Dalam sebuah rencana menginvasi Kuba di Bay of Pig pada tahun 1961, pasukan Amerika gagal, dan membuat Presiden John Kennedy marah besar. Rencana penyusupan memang dirasakan sangat buruk pada setiap tahapannya. Sebagai contoh, jika pendaratan pertama tidak berhasil, tim penyusup seharusnya mundur ke pengunungan. Tetapi tidak ada satupun dalam kelmpok perencana yang mempelajari peta cukup cermat untuk meyaari bahwa tidak satupun personil militer yang dapat melewati rawa-rawa selebar 100 kilometer lebih yang memisahkan pegunungan dari tempat pendaratan. Kesalahan perhitungan lain menyebabkan tim penyusup berhasil dikalahkan sebelum mengambil langkah mundur. Empat tahun kemudian seorang penasehat Kennedy, yang terlibat dalam perencanaan, menyalahkan dirinya sendiri dengan menulis:

“karena tetap diam selama diskusi penting di Cabinet Room, perasaan bersalah saya timbul karena mengetahui bahwa sedikit keberatan dapat menyebabkan saya mendapat julukan seorang pengganggu. Saya hanya dapat menjelaskan bahwa ketidak mampuan saya mengajukan pertanyaan yang lebih dari sekedar beberapa pertanyaan yang memalukan dengan mengatakan bahwa impuls untuk mengungkapkan ketidakmasukakalan itu dihalangi oleh situasi diskusi.(Atkinson, Rita L., Atkinson, R.C., Smith, E. E., Bem, 2010: 656)”

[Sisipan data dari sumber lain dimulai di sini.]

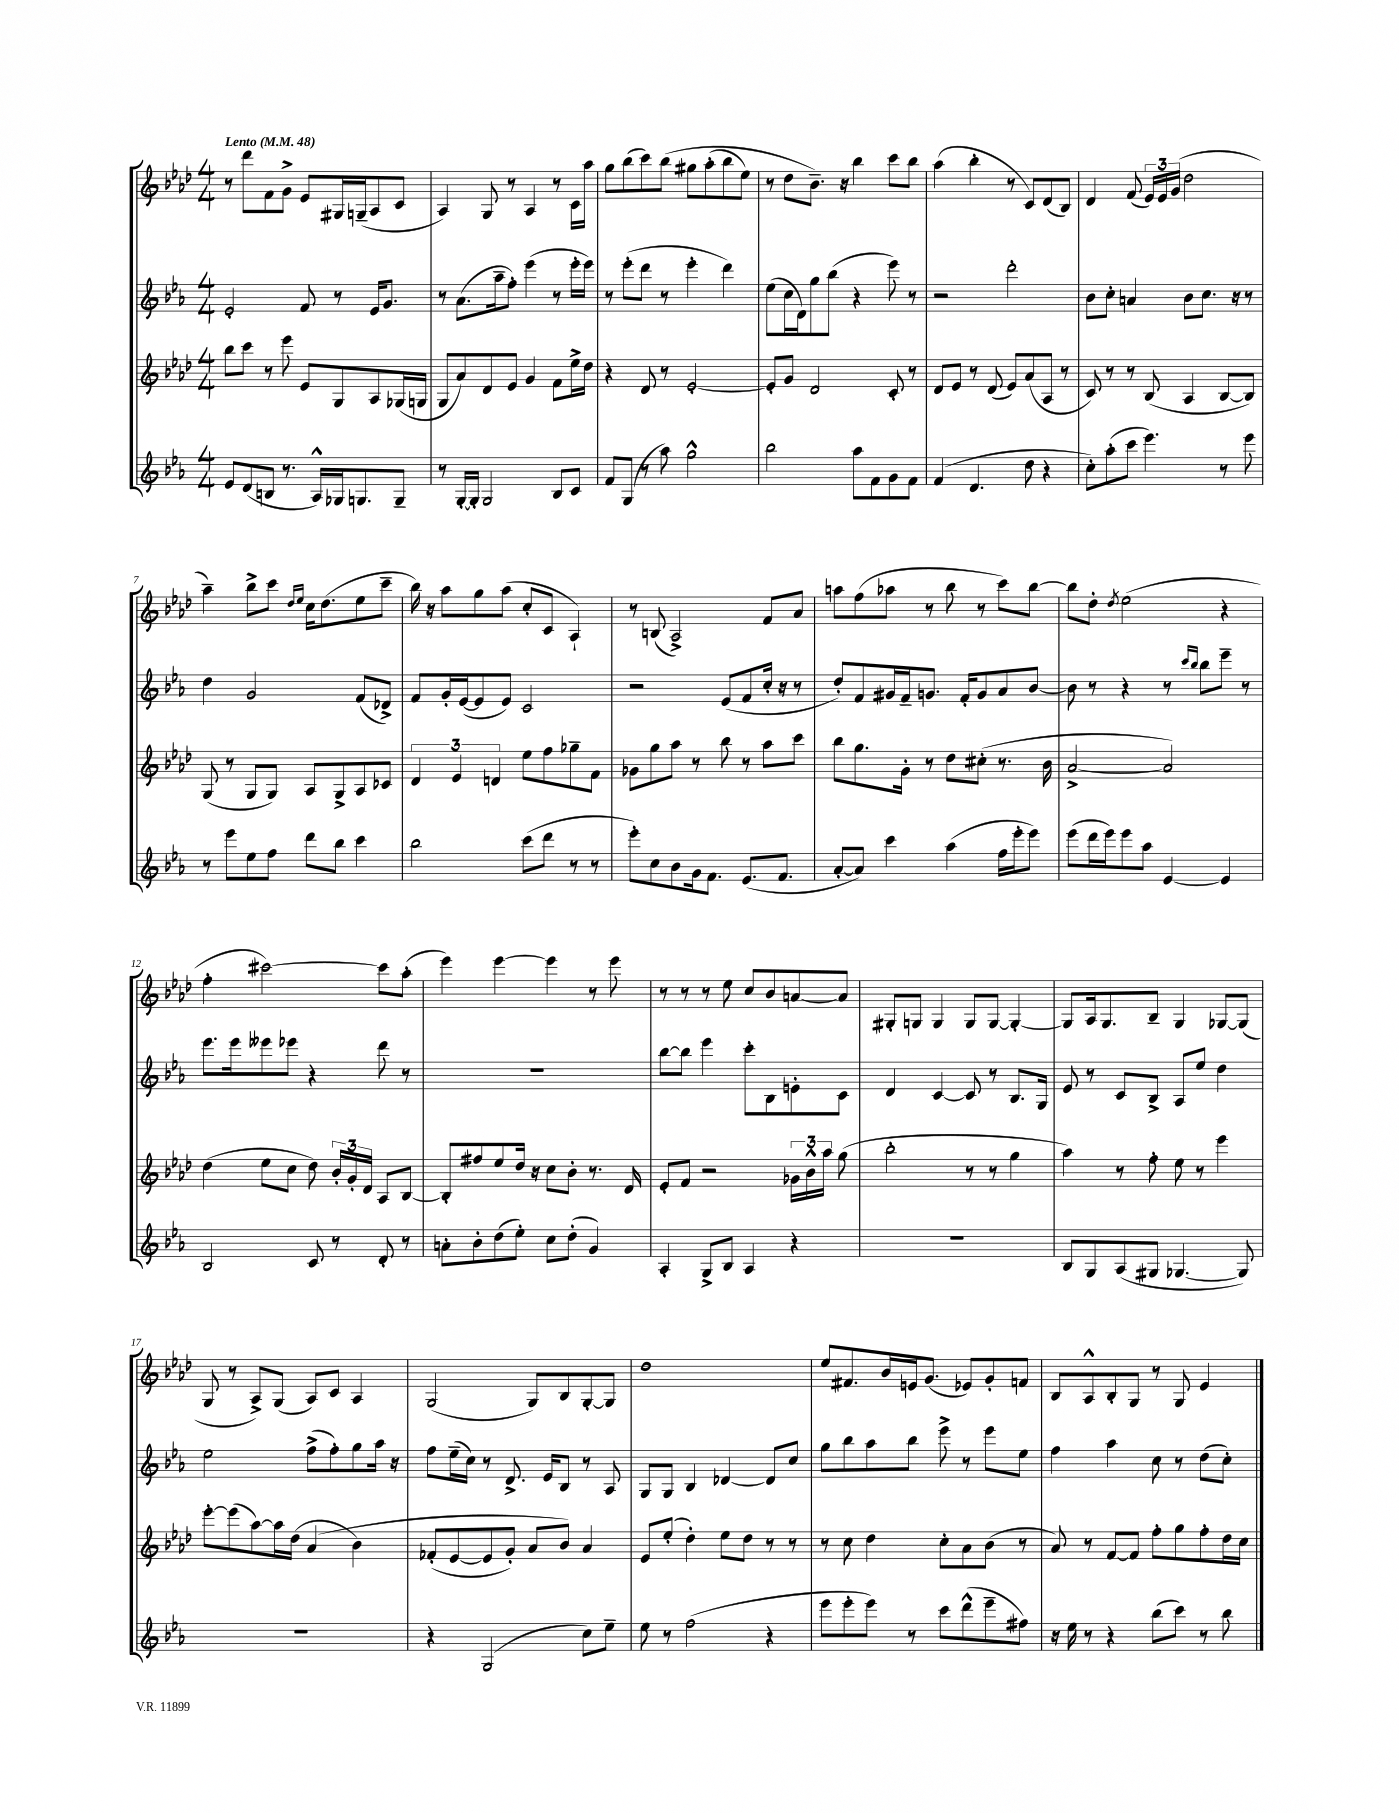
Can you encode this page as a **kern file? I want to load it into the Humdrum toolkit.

**kern	**kern	**kern	**kern
*part4	*part3	*part2	*part1
*staff4	*staff3	*staff2	*staff1
*clefG2	*clefG2	*clefG2	*clefG2
*k[b-e-a-]	*k[b-e-a-d-]	*k[b-e-a-]	*k[b-e-a-d-]
*M4/4	*M4/4	*M4/4	*M4/4
*MM48	*MM48	*MM48	*MM48
=1	=1	=1	=1
!	!	!	!LO:TX:a:B:t=Lento
8e-/L	8bb-\L	2e-'/	8r
(8d/	8ccc\J	.	8ddd-\L
8Bn/J	8r	.	8f\
8.r	8eee-\	.	8g^\J
.	8e-/L	8f/	8e-/L
16A-^^/LL)	.	.	.
16G-X/J	8G/	8r	16G#X/L
8.Gn/	.	.	(16Gn~/J
.	8A-/	16e-/KL	8A-/
.	.	8.g/J	.
8G~/J	(16G-X/L	.	8c/J
.	16Gn/JJ	.	.
=2	=2	=2	=2
8r	8G/L	8r	4A-/)
[16G'/LL	8a-/)	(8.a-\L	.
16G'/JJ]	.	.	.
2G/	8d-/	.	8G/
.	.	16aa-~\k	.
.	8e-/J	8ff'\J)	8r
.	4g/	(4eee-\	4A-/
8B-/L	8f\L	8r	8r
8c/J	16ee-^\L	16eee-'\LL	16c\LL
.	16dd-\JJ	16eee-\JJ)	16aa-\JJ
=3	=3	=3	=3
8f/L	4r	8r	8gg\L
(8G/J	.	(8eee-'\L	(8bb-\
8r	8d-/	8ddd\J	8ccc\)
8aa-\)	8r	8r	(8bb-\J
2gg^^\	[2e-'/	4eee-'\	8gg#X\L
.	.	.	(8aa-'\
.	.	4ddd\)	8bb-\
.	.	.	8ee-\J)
=4	=4	=4	=4
2bb-\	8e-'/L]	(8ee-\L	8r
.	8g/J	16cc\L	8dd-\L
.	.	16d\J)	.
.	2d-/	8gg\	8.b-~\J)
.	.	(8bb-\J	.
.	.	.	16r
8aa-\L	.	4r	4bb-\
8f\	.	.	.
8g\	8c'/	8eee-\)	8ccc\L
8f\J	8r	8r	8bb-\J
=5	=5	=5	=5
(4f/	8d-/L	2r	(4aa-\
.	8e-/J	.	.
4.d/	8r	.	4bb-'\
.	(8d-/	.	.
.	8e-/L)	2ddd'\	8r
8dd\	(8a-/	.	8c/L)
4r	8A-/J	.	(8d-/
.	8r	.	8B-/J)
=6	=6	=6	=6
8cc'\L)	8c/)	8b-\L	4d-/
(8aa-'\	8r	8cc'\J	.
8ccc\J	8r	4an/	(8f/
4.eee-\)	(8B-/	.	24e-/LL)
.	.	.	24e-/
.	.	.	(24g/JJ
.	4A-/	8b-\L	2dd-\
.	.	8.cc\J	.
8r	[8B-/L	.	.
.	.	16r	.
8eee-\	8B-/J])	8r	.
!!LO:LB:g=z
=7	=7	=7	=7
8r	(8G/	4dd\	4aa-~\)
8eee-\L	8r	.	.
8ee-\	8G/L	2g/	8bb-^\L
8ff\J	8G/J)	.	8ccc\J
.	.	.	16qqdd-/LL
.	.	.	16qqee-/JJ
8ddd\L	8A-/L	.	16cc\KL
.	.	.	(8.dd-\
8bb-\J	8G^/	.	.
4ccc\	8A-/	(8f/L	8ee-\
.	8c-X/J	8d-X^/J)	8ccc~\J
=8	=8	=8	=8
2bb-\	6d-/	8f/L	16bb-\)
.	.	.	16r
.	.	16g'/L	8aa-\L
.	6e-/	.	.
.	.	([16e-/J	.
.	.	8e-/]	8gg\
.	6dn/	.	.
.	.	8e-/J)	(8aa-\J
(8ccc\L	8ee-\L	2c/	8cc'/L
8ddd\J	8ff\	.	8c/J
8r	8gg-X~\	.	4A-`/)
8r	8f\J	.	.
=9	=9	=9	=9
8eee-'\L)	8g-X\L	2r	8r
8cc\	8gg\	.	(8Bn/
8b-\	8aa-\J	.	2A-^/)
16g\k	8r	.	.
8.f\J	.	.	.
.	8bb-\	(8e-/L	.
(8.e-/L	8r	8f/	.
.	8aa-\L	16cc'/Jk	8f/L
8.f/J	.	16r	.
.	8ccc\J	8r	8a-/J
=10	=10	=10	=10
[8a-'/L	8bb-\L	8dd'/L)	8aan\L
8a-/J])	8.gg\	8f/	(8ff\
4ccc\	.	16g#X/L	8aa-X\J
.	16g'\Jk	16f~/J	.
.	8r	8.gn/J	8r
(4aa-\	8dd-\L	.	8bb-\
.	.	16f'/KL	.
.	(8cc#X'\J	8g/	8r
16ff\LL	8.r	8a-/	8ccc\L)
16eee-'\J	.	.	.
8eee-\J)	.	[8b-/J	[8bb-\J
.	16b-\	.	.
=11	=11	=11	=11
(8eee-\L	[2a-^/	8b-\]	8bb-\L]
16ddd\L	.	8r	8dd-'\J
16eee-\J)	.	.	.
.	.	.	8qdd-/
8eee-\	.	4r	(2ee-\
8aa-\J	.	.	.
[4e-/	2a-/])	8r	.
.	.	16qqccc/LL	.
.	.	16qqbb-/JJ	.
.	.	8bb-\L	.
4e-/]	.	8eee-~\J	4r
.	.	8r	.
!!LO:LB:g=z
=12	=12	=12	=12
2B-/	(4dd-\	8.eee-\L	4ff'\
.	.	16eee-\k	.
.	8ee-\L	8eee--X\	[2ccc#X\)
.	8cc\J	8eee-X\J	.
8c/	8dd-\)	4r	.
8r	24b-'/LL	.	.
.	24g'/	.	.
.	24d-/JJ	.	.
8d'/	8A-/L	8ddd\	8ccc#\L]
8r	[8B-/J	8r	(8aa-'\J
=13	=13	=13	=13
8an'\L	8B-'/L]	1r	4eee-\)
8b-'\	8ff#X/	.	.
(8dd\	8ee-/	.	[4eee-\
8ee-'\J)	16dd-/Jk	.	.
.	16r	.	.
8cc\L	8cc\L	.	4eee-\]
(8dd'\J	8b-'\J	.	.
4g/)	8.r	.	8r
.	.	.	8eee-\
.	16d-/	.	.
=14	=14	=14	=14
4A-'/	8e-'/L	[8bb-\L	8r
.	8f/J	8bb-\J]	8r
8G^/L	2r	4eee-\	8r
8B-/J	.	.	8ee-\
4A-/	.	8ccc'\L	8cc/L
.	.	8B-\	8b-/
4r	24g-X\LL	8en'\	[8an/
.	24b-^^\	.	.
.	24aa-\JJ	.	.
.	(8gg\	8c\J	8a/J]
=15	=15	=15	=15
1r	2bb-'\	4d/	8G#X'/L
.	.	.	8Gn/J
.	.	[4c/	4G/
.	8r	8c/]	8G/L
.	8r	8r	[8G/J
.	4gg\	8.B-/L	4G'/_
.	.	16G/Jk	.
=16	=16	=16	=16
8B-/L	4aa-\)	8e-/	8G/L]
8G/	.	8r	16A-/k
.	.	.	8.G/
(8A-/	8r	8c/L	.
8G#X/J	8ff'\	8B-^/J	8B-~/J
[4.G-X/	8ee-\	8A-/L	4G/
.	8r	8ee-/J	.
.	4eee-\	4dd\	[8G-X/L
8G-/])	.	.	(8G-/J]
!!LO:LB:g=z
=17	=17	=17	=17
1r	[8eee-'\L	2ee-\	8G/
.	(8eee-\]	.	8r
.	[8aa-\)	.	8A-^/L)
.	16aa-\L]	.	(8G/J
.	(16dd-\JJ	.	.
.	(4a-/	(8ff^\L	8A-/L)
.	.	8ff'\)	8c/J
.	4b-\)	8gg\	4A-/
.	.	16aa-\Jk	.
.	.	16r	.
=18	=18	=18	=18
4r	(8f-X'/L	8ff\L	(2G/
.	[8e-/	(16ee-~\L	.
.	.	16cc\JJ)	.
(2G/	8e-/]	8r	.
.	8g'/J)	8.d^/	.
.	8a-/L	.	8G/L)
.	.	16e-/KL	.
.	8b-/J)	8B-/J	8B-/
8cc\L)	4a-/	8r	[8G'/
8ee-~\J	.	8A-/	8G/J]
=19	=19	=19	=19
8ee-\	8e-/L	8G/L	1dd-
8r	(8ee-'/J	8G/J	.
(2ff\	4dd-'\)	4B-/	.
.	8ee-\L	[4d-X/	.
.	8dd-\J	.	.
4r	8r	8d-/L]	.
.	8r	8cc/J	.
=20	=20	=20	=20
8eee-\L	8r	8gg\L	8ee-/L
8eee-'\	8cc\	8bb-\	8.f#X/
8eee-\J)	4dd-\	8aa-\	.
.	.	.	16b-/L
8r	.	8bb-\J	16en/J
.	.	.	(8.g/J
8ccc\L	8cc'\L	8eee-^\	.
(8ddd^^\	8a-\	8r	8e-X/L)
8eee-~\	(8b-\J	8eee-\L	8g'/
8ff#X\J)	8r	8ee-\J	8fn/J
=21	=21	=21	=21
16r	8a-/)	4ff\	8B-/L
16ee-\	.	.	.
8r	8r	.	8A-^^/
4r	[8f/L	4aa-\	8B-'/
.	8f/J]	.	8G/J
(8bb-\L	8ff'\L	8cc\	8r
8ccc\J)	8gg\	8r	8G/
8r	8ff'\	(8dd\L	4e-/
8bb-\	16dd-\L	8cc'\J)	.
.	16cc\JJ	.	.
==	==	==	==
*-	*-	*-	*-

Menurut Irving Janis, “situasi diskusi” yang dimaksud merupaka pemikiran kelompok. Dalam teorinya yang dikenal dengan sebutan grouptink, pemikiran kelompok adalah fenomena dimana anggota suatu kelompok menekan ketidaksetujuannya demi kepentingan konsensus kelompok. Dari hasil menganalisis beberapa kebijakan politik luar negeri, janis membuat kondisi prasayarat dan gejala pemikiran kelompok serta gejala pengambilan keputusan yang cacat yang terjadi akibatnya.